The Philippines ranked 83rd out of 169 in a global ranking based on child death rates which was part of UNICEF's report dubbed "Committing to Child Survival: A Promise Renewed."
For every 1,000 children born in the Philippines in the Philippines in 2011, only 25 under five years of age died. This is a 55 percent drop from from 57 under-five deaths per 1,000 births in 1990, the report said.
Among Southeast Asian countries, the Philippines has the sixth lowest under-five death rate.
The country's performance was topped by that of Singapore, which ranked 3rd globally; Malaysia and Brunei, tied at 7th; Thailand, 12th; and Vietnam, 22nd.
Posting higher under-five death rates, on the other hand, were Myanmar, which ranked 47th globally; Timor-Leste, 51st; Cambodia, 62nd; Lao PDR, 63rd; and Indonesia, 71st.

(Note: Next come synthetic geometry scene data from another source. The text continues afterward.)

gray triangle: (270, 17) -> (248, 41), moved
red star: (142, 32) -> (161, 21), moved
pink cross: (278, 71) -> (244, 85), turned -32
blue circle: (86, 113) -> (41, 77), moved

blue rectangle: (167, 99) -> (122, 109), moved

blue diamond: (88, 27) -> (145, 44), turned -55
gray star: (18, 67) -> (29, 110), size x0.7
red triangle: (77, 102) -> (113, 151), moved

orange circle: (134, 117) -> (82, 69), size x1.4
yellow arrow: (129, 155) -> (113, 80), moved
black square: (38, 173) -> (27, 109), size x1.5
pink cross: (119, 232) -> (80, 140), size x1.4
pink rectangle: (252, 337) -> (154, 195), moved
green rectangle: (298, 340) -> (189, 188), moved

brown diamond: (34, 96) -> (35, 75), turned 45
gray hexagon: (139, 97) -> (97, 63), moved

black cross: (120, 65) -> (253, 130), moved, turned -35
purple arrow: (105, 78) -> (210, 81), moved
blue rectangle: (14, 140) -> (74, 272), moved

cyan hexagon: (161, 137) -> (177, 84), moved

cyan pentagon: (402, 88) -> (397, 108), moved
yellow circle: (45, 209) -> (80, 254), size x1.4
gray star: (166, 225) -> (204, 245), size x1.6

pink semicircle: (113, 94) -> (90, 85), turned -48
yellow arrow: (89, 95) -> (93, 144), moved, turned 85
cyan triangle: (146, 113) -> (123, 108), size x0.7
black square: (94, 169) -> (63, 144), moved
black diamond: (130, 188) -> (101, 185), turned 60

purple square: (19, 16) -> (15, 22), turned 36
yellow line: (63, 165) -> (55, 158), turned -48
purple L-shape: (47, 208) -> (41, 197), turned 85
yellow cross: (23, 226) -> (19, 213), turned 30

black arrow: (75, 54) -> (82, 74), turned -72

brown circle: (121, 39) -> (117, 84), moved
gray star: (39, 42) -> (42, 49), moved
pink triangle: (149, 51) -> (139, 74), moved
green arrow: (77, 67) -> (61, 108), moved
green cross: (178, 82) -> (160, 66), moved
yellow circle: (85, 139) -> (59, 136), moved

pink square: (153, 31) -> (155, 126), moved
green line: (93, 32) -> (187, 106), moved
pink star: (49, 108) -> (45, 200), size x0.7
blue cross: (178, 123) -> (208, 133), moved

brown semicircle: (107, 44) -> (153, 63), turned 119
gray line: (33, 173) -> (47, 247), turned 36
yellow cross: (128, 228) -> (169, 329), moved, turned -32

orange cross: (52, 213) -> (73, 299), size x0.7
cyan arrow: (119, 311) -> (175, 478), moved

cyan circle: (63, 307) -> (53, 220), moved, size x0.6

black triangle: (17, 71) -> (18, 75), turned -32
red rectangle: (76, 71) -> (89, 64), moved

The Philippines' annual child death reduction rate of 3.8 percent reduction from 1990 to 2011 was also faster than the global average rate of 2.5 percent.
Globally, deaths in children under five have decreased 40 percent to 6.9 million in 2011 from nearly 12 million in 1990, the report said.
The rate of decline also accelerated to an annual 3.2 percent from 2000 to 2011 from 1.8 percent a year in the 1990s.
Although UNICEF lauded this progress, it noted that the current global annual rate of reduction in under-five mortality is "insufficient" to meet the internationally set target of reducing under-five mortality by two-thirds by 2015.
It further noted that while global and regional rates have declined, "the burden of child deaths has become alarmingly concentrated in the world’s poorest regions and countries."
Sub-Saharan Africa and South Asia, in particular, accounted for more than 80 percent of the world's under-five deaths in 2011, the report said.
"Four out of 10 cases of under-five deaths occur during the first month of life," UNICEF said.
Diarrhea and malaria are meanwhile the leading killers among children who survive past the first month.
"Globally, infectious diseases account for almost two-thirds of under-five deaths," UNICEF said, adding that many of the children who die are already weakened by undernutrition.
Commenting on the report, UNICEF Executive Director Anthony Lake said: "[M]illions of children under five are still dying each year from largely preventable causes for which there are proven, affordable interventions."
These children can be saved with vaccines, adequate nutrition and basic medical and maternal care, he added.
"The world has the technology and know-how to do so. The challenge is to make these available to every child," Lake said.
For his part, UNICEF Philippines Representative Tomoo Huzumi said: "In the Philippines we now need to focus our energies on the neonatal period, as this is when 45% of the under five deaths occur.
"We need to ensure these young babies, many of them born too soon, don’t die before they’ve barely had a chance to live," he added.
A UNICEF statement meanwhile highlighted countries' "renewed commitment" to reducing child mortality.
These include ramping up efforts to improve breastfeeding rates, education, access to clean water and adequate sanitation, adequate food, child protection and women’s empowerment, UNICEF said.